(Stored data)
'''

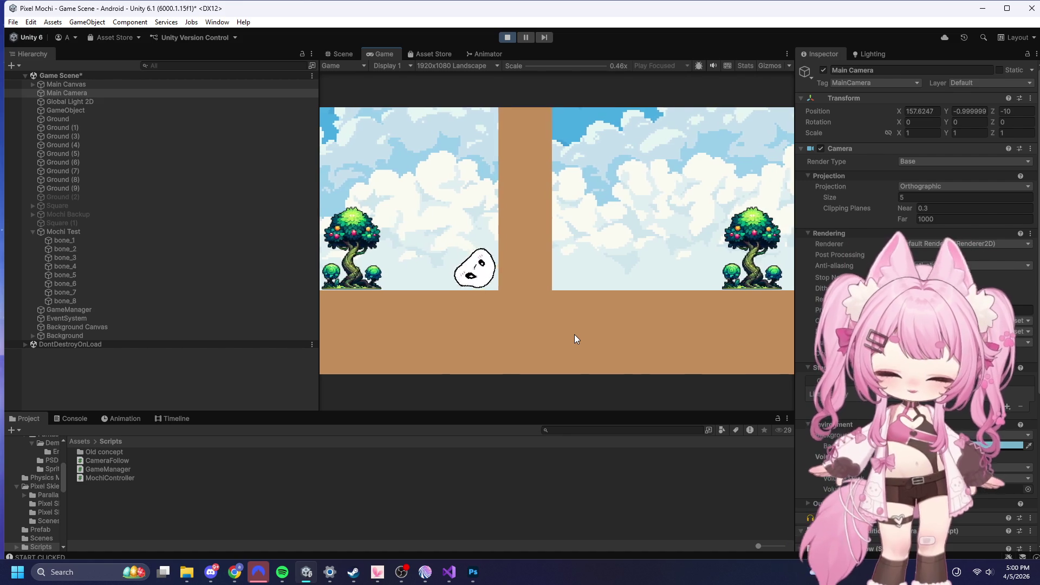
left_click(574, 335)
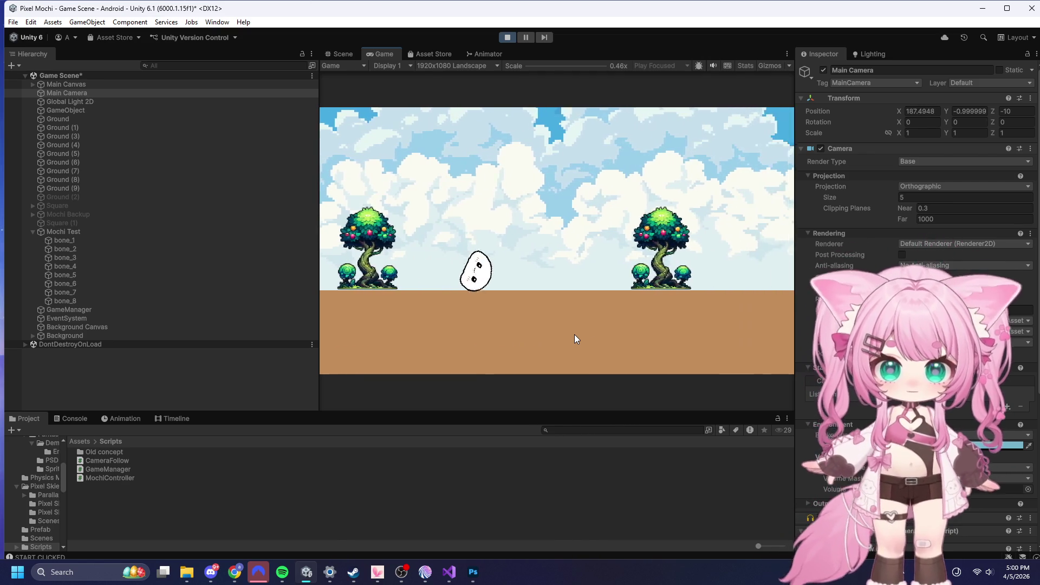
left_click(506, 37)
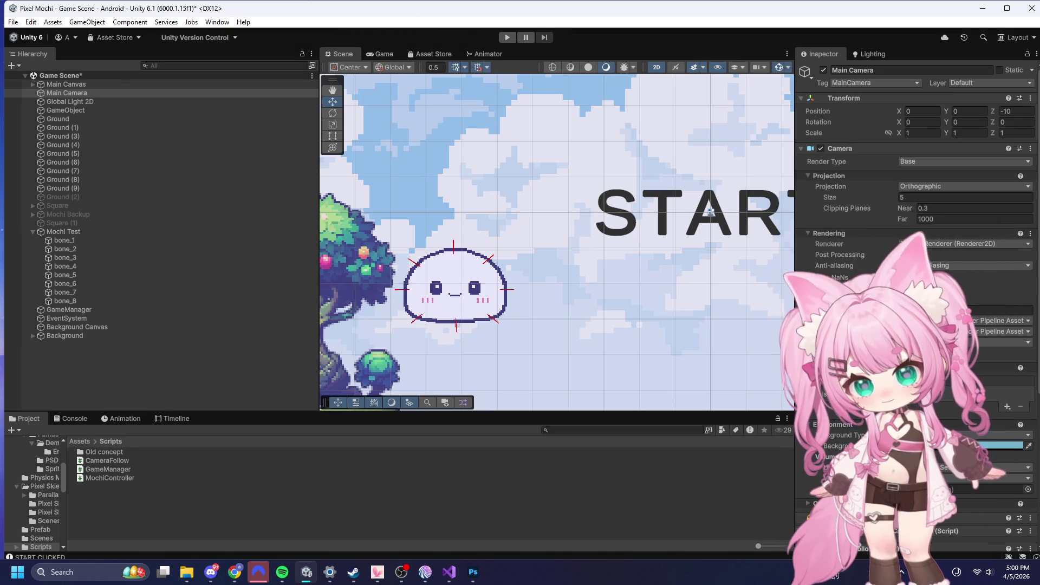
- Switch to Visual Studio and place the caret in CameraFollow.cs
key("alt+Tab")
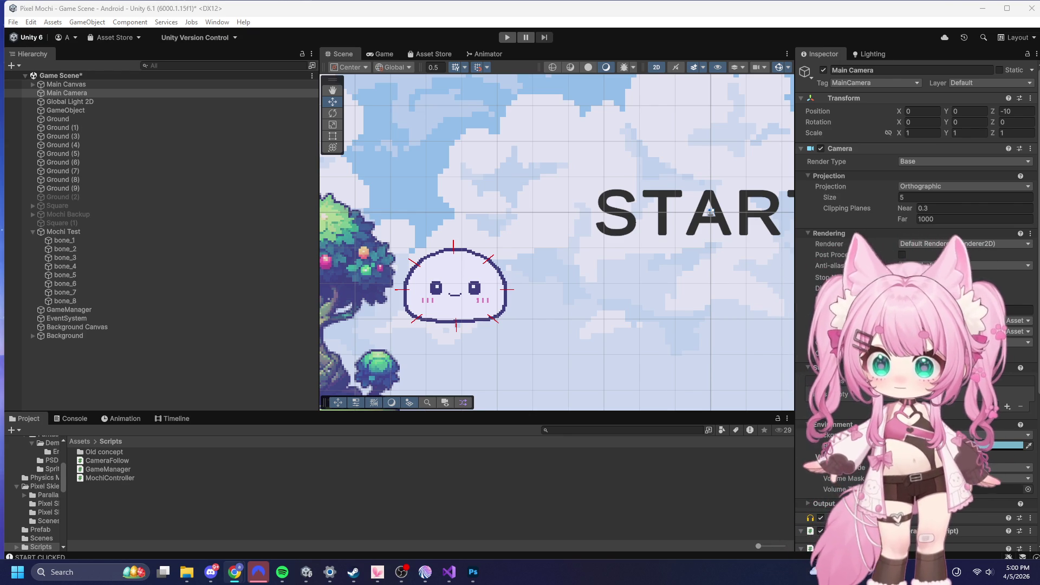
left_click(448, 572)
left_click(388, 281)
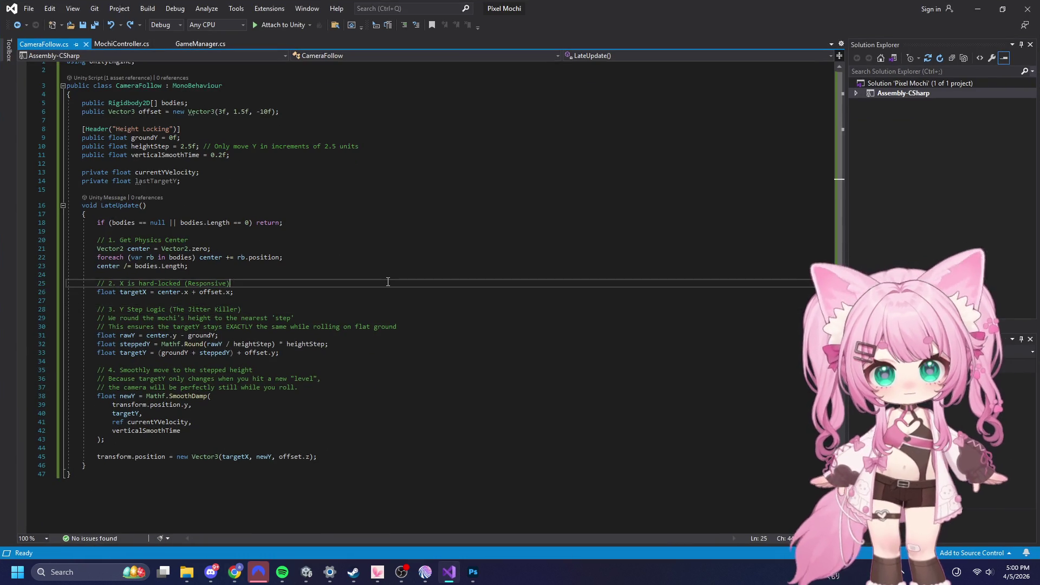
- Select all of the CameraFollow.cs code, then refocus the editor
key("ctrl+a")
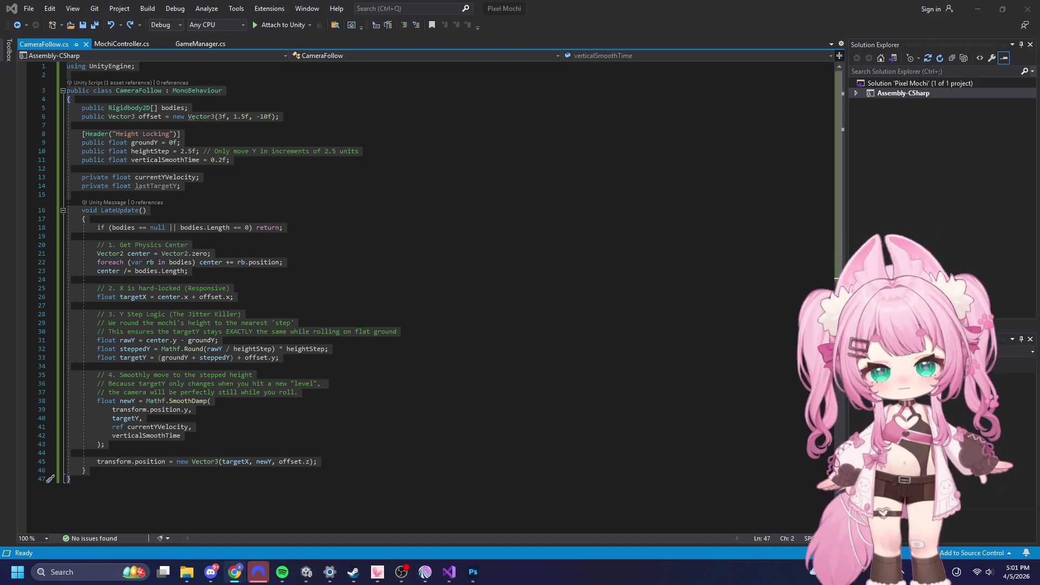
left_click(119, 38)
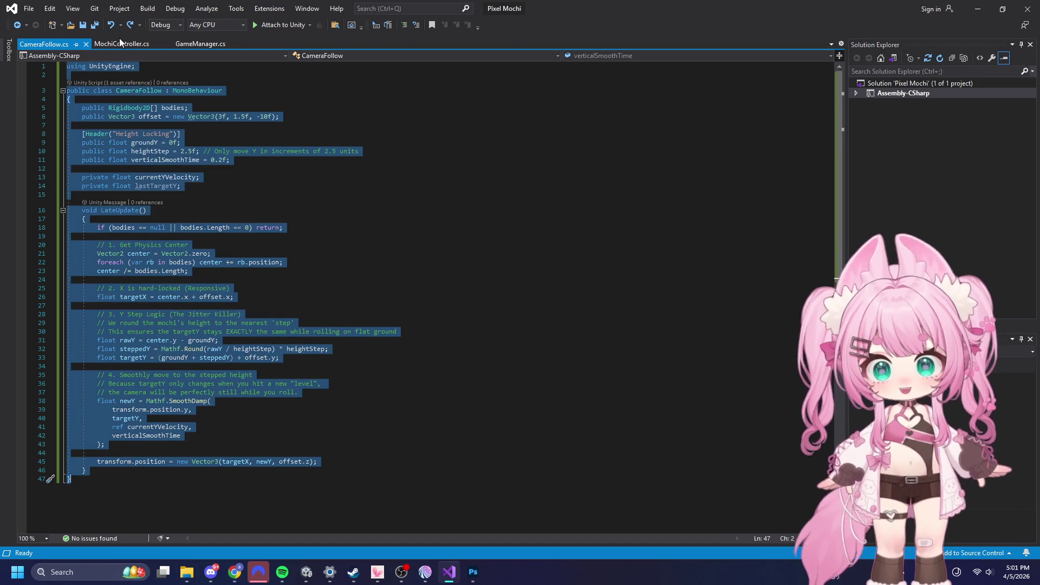
- Open MochiController.cs, select all its code, and switch to the browser
left_click(121, 43)
key("ctrl+a")
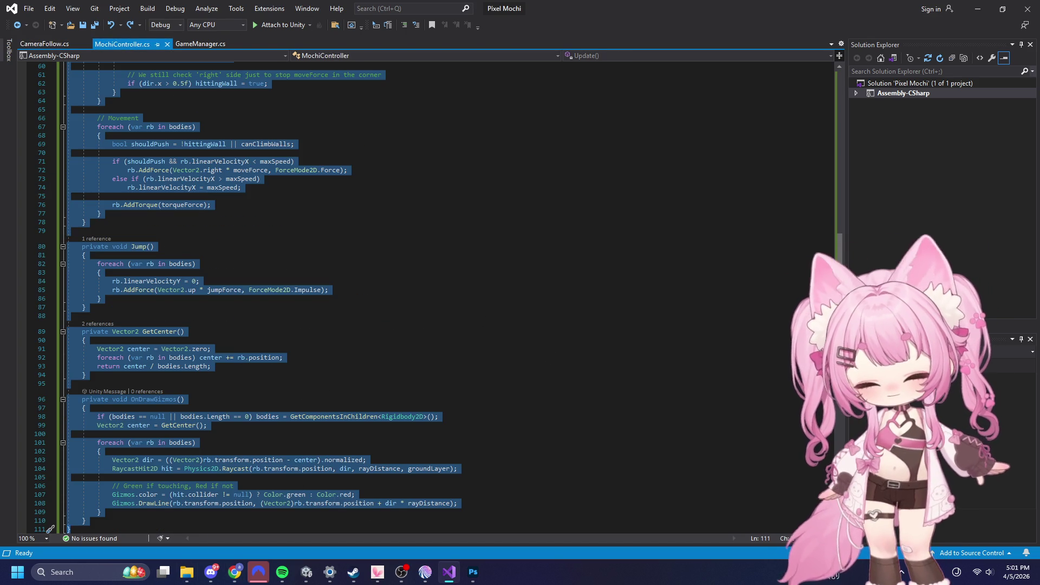
key("alt+Tab")
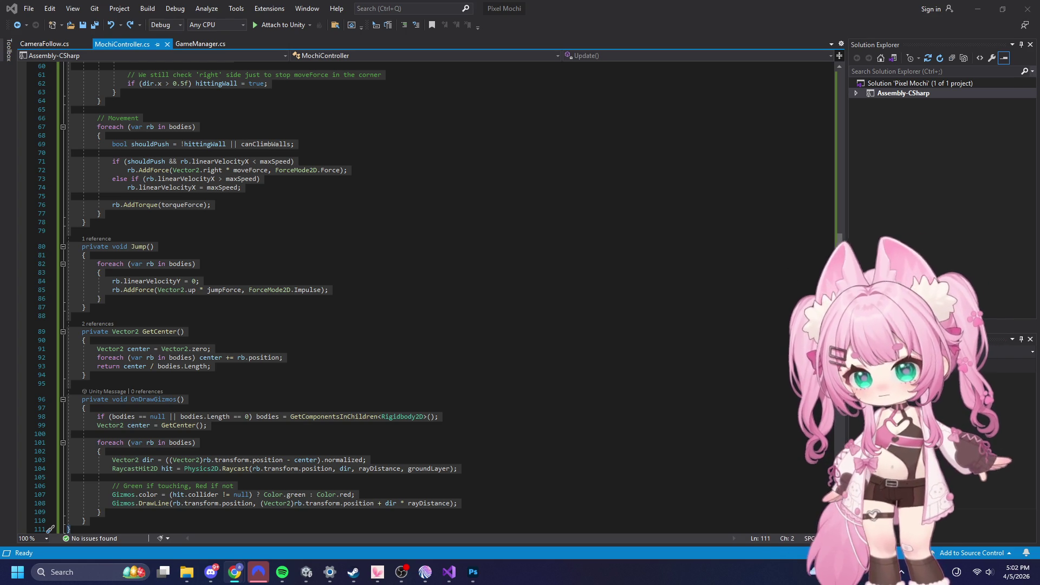
left_click(274, 293)
scroll(327, 348, "up", 11)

'''

PROMPT
Each entry above is to be written out again unchanged, apart from the pictures, which are left out.

EXERCISE SOLUTION
left_click(574, 335)
left_click(506, 37)
- Switch to Visual Studio and place the caret in CameraFollow.cs
key("alt+Tab")
left_click(448, 572)
left_click(388, 281)
- Select all of the CameraFollow.cs code, then refocus the editor
key("ctrl+a")
left_click(119, 38)
- Open MochiController.cs, select all its code, and switch to the browser
left_click(121, 43)
key("ctrl+a")
key("alt+Tab")
left_click(274, 293)
scroll(327, 348, "up", 11)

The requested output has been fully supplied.